Records excerpted from a collection:

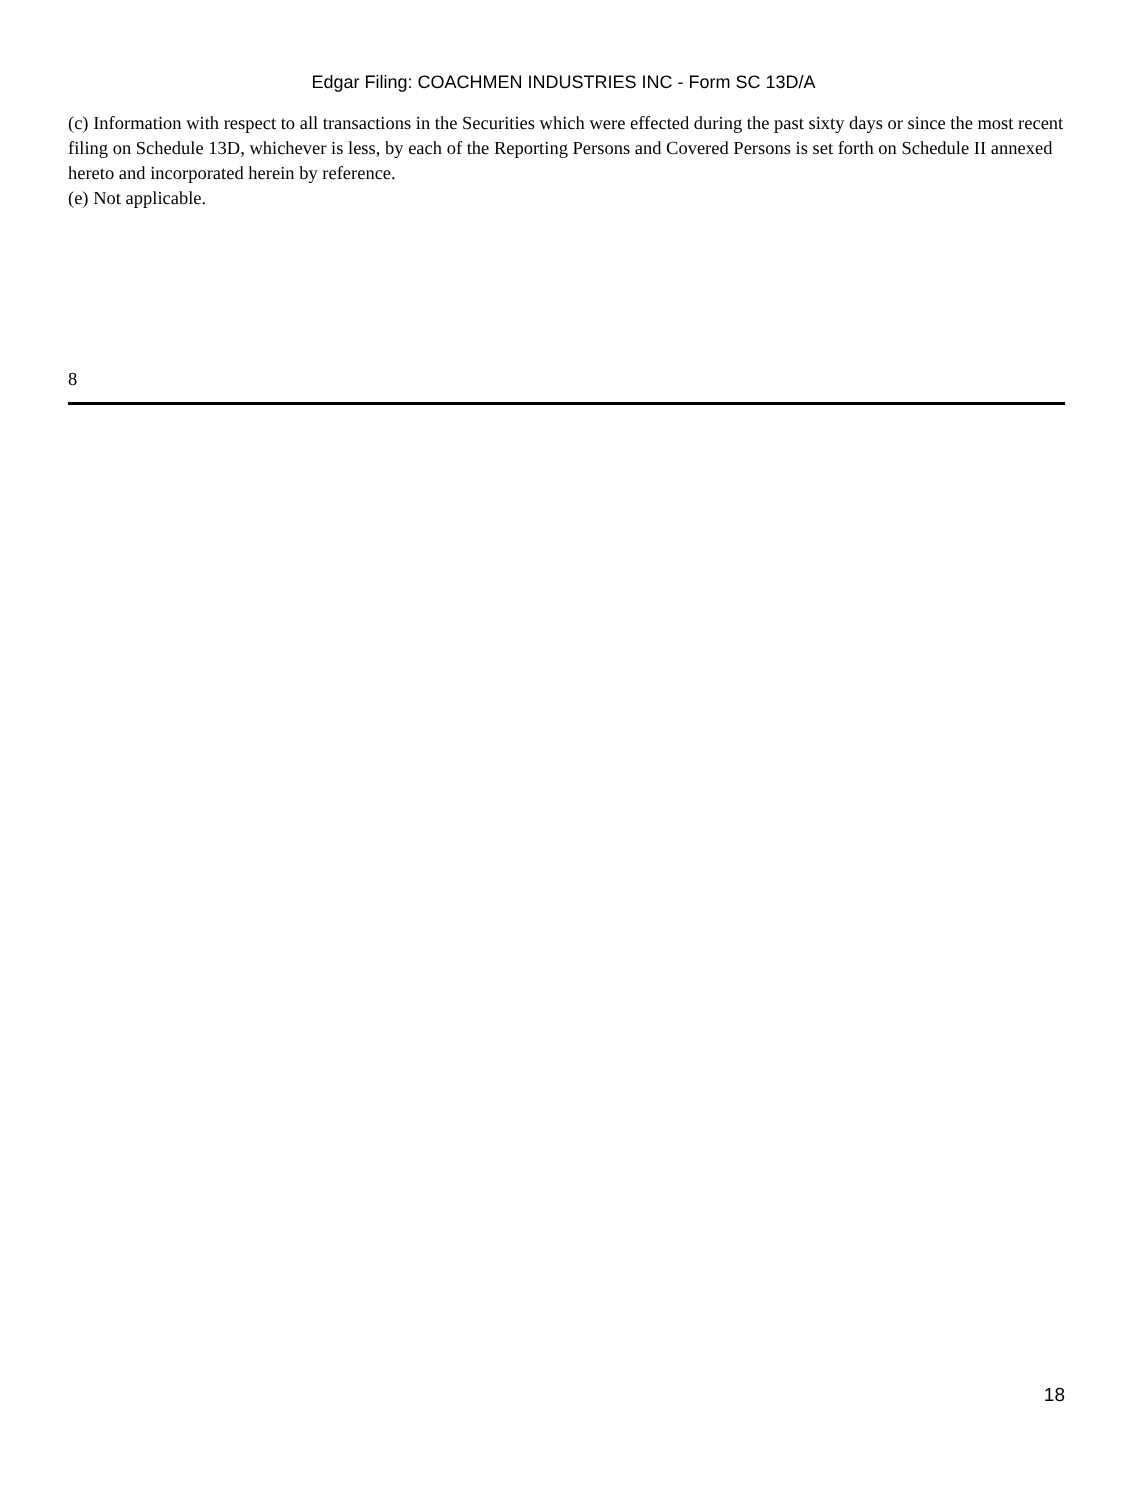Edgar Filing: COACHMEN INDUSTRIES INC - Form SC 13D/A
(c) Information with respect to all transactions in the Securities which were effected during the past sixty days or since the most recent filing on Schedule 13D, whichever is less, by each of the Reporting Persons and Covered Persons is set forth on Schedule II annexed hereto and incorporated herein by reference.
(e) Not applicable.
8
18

Task statement.
In your copy, include every record word for word but no pictures.

Result of the exercise.
Edgar Filing: COACHMEN INDUSTRIES INC - Form SC 13D/A
(c) Information with respect to all transactions in the Securities which were effected during the past sixty days or since the most recent filing on Schedule 13D, whichever is less, by each of the Reporting Persons and Covered Persons is set forth on Schedule II annexed hereto and incorporated herein by reference.
(e) Not applicable.
8
18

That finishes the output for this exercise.